Ils sont très peu, aujourd'hui encore, ceux qui se sentent appelés à imiter Arsène dans sa vocation radicale. Mais tous, nous pouvons tirer un enseignement limpide de ces trois simples verbes: fuis, tais-toi, garde le recueillement. Cherchons à les écouter comme s'ils nous étaient adressés à nous-mêmes.
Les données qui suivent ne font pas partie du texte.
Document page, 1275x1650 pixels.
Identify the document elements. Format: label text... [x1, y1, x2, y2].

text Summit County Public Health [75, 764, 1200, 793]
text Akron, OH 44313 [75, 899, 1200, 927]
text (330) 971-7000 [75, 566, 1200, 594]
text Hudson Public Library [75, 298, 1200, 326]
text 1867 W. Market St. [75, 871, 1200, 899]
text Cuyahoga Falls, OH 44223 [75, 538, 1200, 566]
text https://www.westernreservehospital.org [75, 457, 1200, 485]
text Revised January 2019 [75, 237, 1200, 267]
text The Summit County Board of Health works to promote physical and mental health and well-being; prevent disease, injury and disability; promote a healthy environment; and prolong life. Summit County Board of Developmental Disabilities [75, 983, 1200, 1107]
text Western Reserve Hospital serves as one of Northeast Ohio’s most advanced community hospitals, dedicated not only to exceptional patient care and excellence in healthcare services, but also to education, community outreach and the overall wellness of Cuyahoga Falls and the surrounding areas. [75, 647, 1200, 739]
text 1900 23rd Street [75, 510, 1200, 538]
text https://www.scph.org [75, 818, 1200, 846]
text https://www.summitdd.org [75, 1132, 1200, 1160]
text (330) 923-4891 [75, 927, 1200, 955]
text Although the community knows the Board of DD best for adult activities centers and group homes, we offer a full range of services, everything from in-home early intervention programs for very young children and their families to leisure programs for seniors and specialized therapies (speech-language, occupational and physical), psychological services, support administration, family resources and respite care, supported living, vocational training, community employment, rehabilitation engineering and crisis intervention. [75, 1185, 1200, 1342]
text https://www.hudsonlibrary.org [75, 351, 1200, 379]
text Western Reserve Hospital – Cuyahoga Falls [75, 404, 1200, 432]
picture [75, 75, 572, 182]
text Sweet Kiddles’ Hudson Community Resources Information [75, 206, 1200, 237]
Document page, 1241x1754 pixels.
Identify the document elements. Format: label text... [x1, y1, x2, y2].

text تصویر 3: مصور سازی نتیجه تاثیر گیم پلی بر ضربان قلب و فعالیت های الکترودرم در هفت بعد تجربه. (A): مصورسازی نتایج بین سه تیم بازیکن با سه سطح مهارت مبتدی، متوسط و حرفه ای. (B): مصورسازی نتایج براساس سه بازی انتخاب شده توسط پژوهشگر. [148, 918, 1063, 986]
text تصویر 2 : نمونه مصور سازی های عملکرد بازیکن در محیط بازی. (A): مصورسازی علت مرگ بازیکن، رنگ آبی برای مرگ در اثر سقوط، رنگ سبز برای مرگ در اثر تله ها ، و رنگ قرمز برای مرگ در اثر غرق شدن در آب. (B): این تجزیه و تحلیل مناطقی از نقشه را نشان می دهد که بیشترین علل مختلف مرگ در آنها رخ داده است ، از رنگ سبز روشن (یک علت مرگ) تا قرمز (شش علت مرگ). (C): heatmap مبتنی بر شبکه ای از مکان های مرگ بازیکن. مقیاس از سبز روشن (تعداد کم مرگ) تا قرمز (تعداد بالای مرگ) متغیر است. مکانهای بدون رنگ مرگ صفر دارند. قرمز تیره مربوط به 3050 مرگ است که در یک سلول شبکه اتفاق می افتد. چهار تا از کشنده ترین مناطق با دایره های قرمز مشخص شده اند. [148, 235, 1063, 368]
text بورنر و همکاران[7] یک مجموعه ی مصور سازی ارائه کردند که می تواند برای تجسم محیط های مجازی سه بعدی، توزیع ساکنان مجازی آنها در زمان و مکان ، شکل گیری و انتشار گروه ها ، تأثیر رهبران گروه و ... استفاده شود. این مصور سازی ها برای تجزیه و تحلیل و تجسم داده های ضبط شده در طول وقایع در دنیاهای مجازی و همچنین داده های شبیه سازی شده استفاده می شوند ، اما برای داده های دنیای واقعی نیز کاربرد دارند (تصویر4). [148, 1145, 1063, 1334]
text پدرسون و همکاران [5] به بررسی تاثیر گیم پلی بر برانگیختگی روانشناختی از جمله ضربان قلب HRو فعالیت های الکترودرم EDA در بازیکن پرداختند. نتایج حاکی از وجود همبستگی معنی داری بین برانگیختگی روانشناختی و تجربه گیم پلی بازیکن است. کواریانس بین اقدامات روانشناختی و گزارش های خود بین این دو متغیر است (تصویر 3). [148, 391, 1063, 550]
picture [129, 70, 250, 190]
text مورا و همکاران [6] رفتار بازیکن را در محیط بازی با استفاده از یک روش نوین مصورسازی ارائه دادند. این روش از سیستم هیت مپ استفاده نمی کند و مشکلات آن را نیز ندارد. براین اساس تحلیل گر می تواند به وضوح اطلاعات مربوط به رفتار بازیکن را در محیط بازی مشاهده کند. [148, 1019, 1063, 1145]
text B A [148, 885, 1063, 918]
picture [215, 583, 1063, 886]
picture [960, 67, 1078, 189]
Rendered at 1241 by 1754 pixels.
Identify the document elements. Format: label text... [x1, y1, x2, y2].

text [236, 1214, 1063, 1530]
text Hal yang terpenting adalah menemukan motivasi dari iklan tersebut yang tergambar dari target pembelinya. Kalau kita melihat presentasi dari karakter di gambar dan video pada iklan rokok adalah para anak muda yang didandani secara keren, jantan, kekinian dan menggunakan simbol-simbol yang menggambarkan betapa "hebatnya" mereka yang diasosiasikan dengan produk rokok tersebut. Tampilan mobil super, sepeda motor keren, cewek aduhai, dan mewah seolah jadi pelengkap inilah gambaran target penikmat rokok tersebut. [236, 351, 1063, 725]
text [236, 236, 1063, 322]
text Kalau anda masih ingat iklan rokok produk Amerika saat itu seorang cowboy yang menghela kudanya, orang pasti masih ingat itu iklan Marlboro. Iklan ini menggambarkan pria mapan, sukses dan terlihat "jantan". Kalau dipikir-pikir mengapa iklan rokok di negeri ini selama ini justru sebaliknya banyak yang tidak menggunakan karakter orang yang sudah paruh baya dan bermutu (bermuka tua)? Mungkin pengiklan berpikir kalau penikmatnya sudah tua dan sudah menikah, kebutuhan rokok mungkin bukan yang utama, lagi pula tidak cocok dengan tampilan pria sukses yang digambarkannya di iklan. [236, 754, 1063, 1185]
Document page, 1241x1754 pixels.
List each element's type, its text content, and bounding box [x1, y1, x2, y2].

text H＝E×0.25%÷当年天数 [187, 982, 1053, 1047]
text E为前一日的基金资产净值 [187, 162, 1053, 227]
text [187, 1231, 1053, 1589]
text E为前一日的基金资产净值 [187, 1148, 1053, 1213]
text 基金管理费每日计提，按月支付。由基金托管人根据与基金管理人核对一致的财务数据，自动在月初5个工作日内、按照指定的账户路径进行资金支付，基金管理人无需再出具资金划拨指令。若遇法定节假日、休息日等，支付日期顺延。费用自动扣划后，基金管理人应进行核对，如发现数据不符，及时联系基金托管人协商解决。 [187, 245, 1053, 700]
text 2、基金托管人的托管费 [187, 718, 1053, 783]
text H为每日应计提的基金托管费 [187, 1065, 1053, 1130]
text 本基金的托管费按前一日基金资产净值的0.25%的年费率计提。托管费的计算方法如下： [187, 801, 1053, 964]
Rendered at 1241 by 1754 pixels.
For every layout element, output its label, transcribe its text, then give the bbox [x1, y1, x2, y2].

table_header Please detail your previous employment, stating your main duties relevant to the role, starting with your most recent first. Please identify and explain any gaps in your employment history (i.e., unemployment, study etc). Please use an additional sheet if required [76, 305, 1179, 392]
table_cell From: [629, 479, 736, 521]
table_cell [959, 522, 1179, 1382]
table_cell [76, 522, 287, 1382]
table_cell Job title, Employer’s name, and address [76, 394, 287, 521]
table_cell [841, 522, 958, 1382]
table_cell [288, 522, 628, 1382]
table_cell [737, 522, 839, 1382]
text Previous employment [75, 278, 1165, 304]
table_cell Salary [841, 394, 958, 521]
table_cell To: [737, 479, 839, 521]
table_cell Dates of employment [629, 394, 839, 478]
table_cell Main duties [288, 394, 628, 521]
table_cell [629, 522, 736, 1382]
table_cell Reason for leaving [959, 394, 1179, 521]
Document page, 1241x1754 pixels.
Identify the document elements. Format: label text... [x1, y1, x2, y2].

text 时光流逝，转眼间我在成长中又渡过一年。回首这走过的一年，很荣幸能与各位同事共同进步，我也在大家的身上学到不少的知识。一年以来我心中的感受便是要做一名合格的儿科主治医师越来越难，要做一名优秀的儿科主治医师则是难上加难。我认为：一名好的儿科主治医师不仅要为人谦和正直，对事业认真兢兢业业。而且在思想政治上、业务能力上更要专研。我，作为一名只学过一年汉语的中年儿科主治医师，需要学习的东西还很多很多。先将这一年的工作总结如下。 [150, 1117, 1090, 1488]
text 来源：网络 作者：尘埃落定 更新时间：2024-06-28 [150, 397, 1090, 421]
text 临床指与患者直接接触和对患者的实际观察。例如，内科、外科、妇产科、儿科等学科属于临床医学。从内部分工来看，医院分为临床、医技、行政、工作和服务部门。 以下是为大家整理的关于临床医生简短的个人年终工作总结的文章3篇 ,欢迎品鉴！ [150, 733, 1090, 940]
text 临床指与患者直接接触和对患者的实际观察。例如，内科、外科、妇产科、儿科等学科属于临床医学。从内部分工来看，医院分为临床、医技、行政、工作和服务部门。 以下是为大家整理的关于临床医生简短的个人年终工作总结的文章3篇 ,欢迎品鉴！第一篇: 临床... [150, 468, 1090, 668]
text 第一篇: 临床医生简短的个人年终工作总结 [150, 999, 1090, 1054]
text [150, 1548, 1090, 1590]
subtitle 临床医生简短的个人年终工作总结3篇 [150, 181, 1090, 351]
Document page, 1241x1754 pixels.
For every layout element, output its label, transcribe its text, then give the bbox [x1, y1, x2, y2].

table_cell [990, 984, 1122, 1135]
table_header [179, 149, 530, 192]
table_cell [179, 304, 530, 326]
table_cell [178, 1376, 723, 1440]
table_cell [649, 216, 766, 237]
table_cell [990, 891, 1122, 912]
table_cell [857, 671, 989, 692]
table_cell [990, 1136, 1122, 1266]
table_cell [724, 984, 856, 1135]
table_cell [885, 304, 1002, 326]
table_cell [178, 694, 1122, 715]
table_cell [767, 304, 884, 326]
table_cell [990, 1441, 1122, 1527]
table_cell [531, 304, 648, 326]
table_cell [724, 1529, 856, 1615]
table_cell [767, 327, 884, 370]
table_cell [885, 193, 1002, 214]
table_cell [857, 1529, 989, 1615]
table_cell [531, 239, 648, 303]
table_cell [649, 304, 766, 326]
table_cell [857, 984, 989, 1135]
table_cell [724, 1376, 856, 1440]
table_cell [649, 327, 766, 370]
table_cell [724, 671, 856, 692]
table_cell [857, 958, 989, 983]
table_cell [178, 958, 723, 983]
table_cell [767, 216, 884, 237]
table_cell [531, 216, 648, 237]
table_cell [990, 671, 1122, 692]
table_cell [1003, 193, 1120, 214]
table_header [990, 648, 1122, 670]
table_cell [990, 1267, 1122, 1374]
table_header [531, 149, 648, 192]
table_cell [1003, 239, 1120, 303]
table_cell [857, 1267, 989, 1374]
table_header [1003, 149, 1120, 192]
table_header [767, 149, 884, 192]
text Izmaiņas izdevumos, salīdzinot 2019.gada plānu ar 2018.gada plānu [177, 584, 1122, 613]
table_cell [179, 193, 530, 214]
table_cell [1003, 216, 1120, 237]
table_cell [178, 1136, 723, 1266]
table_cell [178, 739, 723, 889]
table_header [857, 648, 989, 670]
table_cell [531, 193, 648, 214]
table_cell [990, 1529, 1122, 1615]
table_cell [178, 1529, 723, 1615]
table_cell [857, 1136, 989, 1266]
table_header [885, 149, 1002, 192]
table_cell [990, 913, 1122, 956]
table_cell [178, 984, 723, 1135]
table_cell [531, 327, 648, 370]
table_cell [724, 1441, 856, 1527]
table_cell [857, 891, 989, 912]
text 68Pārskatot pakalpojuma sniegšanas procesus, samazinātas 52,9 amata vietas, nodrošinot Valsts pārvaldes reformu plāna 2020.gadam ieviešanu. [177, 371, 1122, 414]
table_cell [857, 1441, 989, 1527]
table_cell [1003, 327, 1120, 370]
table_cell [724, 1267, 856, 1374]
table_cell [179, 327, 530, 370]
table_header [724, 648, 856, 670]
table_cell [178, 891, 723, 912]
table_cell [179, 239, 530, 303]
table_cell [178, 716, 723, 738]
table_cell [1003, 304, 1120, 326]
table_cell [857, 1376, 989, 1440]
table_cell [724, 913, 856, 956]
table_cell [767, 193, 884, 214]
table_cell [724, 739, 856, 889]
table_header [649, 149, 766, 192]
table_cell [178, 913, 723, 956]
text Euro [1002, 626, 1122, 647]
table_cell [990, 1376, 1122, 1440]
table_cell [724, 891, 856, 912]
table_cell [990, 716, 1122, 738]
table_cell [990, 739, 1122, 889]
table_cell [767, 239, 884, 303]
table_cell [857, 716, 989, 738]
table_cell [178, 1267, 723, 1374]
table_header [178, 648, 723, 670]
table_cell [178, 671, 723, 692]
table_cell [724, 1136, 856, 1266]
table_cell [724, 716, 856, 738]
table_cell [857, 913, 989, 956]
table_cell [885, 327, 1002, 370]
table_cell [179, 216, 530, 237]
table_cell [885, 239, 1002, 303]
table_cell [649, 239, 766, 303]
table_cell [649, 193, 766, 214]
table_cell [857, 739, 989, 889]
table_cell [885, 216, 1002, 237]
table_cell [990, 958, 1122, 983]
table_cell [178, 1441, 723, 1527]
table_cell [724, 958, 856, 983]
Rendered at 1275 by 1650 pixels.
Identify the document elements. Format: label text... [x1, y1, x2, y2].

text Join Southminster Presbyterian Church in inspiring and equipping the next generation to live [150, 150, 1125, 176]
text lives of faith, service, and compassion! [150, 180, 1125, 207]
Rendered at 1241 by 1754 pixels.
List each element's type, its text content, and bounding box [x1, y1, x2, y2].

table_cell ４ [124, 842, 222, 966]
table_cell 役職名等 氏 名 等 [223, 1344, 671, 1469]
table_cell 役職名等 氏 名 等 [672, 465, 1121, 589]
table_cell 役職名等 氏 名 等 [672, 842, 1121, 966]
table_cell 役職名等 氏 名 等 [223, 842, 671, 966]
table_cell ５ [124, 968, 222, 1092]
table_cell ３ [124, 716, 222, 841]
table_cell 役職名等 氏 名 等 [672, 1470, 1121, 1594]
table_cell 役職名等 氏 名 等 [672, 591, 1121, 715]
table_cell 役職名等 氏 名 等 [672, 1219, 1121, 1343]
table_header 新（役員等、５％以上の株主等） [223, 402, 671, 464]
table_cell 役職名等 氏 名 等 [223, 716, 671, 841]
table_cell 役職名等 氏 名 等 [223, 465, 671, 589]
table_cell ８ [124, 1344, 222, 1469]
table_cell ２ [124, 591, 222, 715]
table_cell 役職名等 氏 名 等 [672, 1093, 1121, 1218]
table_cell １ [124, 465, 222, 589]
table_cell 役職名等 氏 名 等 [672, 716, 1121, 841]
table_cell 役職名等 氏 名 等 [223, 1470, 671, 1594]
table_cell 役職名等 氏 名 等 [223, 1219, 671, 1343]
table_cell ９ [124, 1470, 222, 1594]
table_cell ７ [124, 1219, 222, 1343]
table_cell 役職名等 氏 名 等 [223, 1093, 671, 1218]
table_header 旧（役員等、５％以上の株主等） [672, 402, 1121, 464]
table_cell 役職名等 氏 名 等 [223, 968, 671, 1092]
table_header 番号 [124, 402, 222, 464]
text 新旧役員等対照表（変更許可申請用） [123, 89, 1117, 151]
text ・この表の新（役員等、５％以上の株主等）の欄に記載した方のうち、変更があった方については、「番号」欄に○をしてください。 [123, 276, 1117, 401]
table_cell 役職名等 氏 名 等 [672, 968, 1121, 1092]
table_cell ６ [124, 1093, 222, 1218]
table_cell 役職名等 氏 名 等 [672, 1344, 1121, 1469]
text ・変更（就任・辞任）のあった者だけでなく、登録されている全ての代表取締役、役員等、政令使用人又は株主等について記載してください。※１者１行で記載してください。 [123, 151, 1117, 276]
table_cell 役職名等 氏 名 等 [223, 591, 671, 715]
« Fuis! » S'éloigner du lieu où l'on vit habituellement, faire un voyage même de courte durée, voilà un acte important, si on le vit de manière consciente: cela indique que notre environnement concret ne nous suffit pas, qu'un désir d'autres espaces nous habite. En nous tous réside l'aspiration à un « ailleurs »… Partir, c'est affirmer notre capacité à prendre les distances de notre quotidien, de notre travail, de la routine, pour nous interroger sur le rapport que nous entretenons avec notre cadre de vie et ceux qui nous entourent. Sommes-nous les esclaves de notre travail, de nos relations? Répondre, nous aussi, à l'appel adressé jadis à Arsène ne signifie pas échapper à notre quotidien par fugue, mais faire en sorte que chaque jour nous donne l'occasion renouvelée de vivre des rapports authentiques et féconds.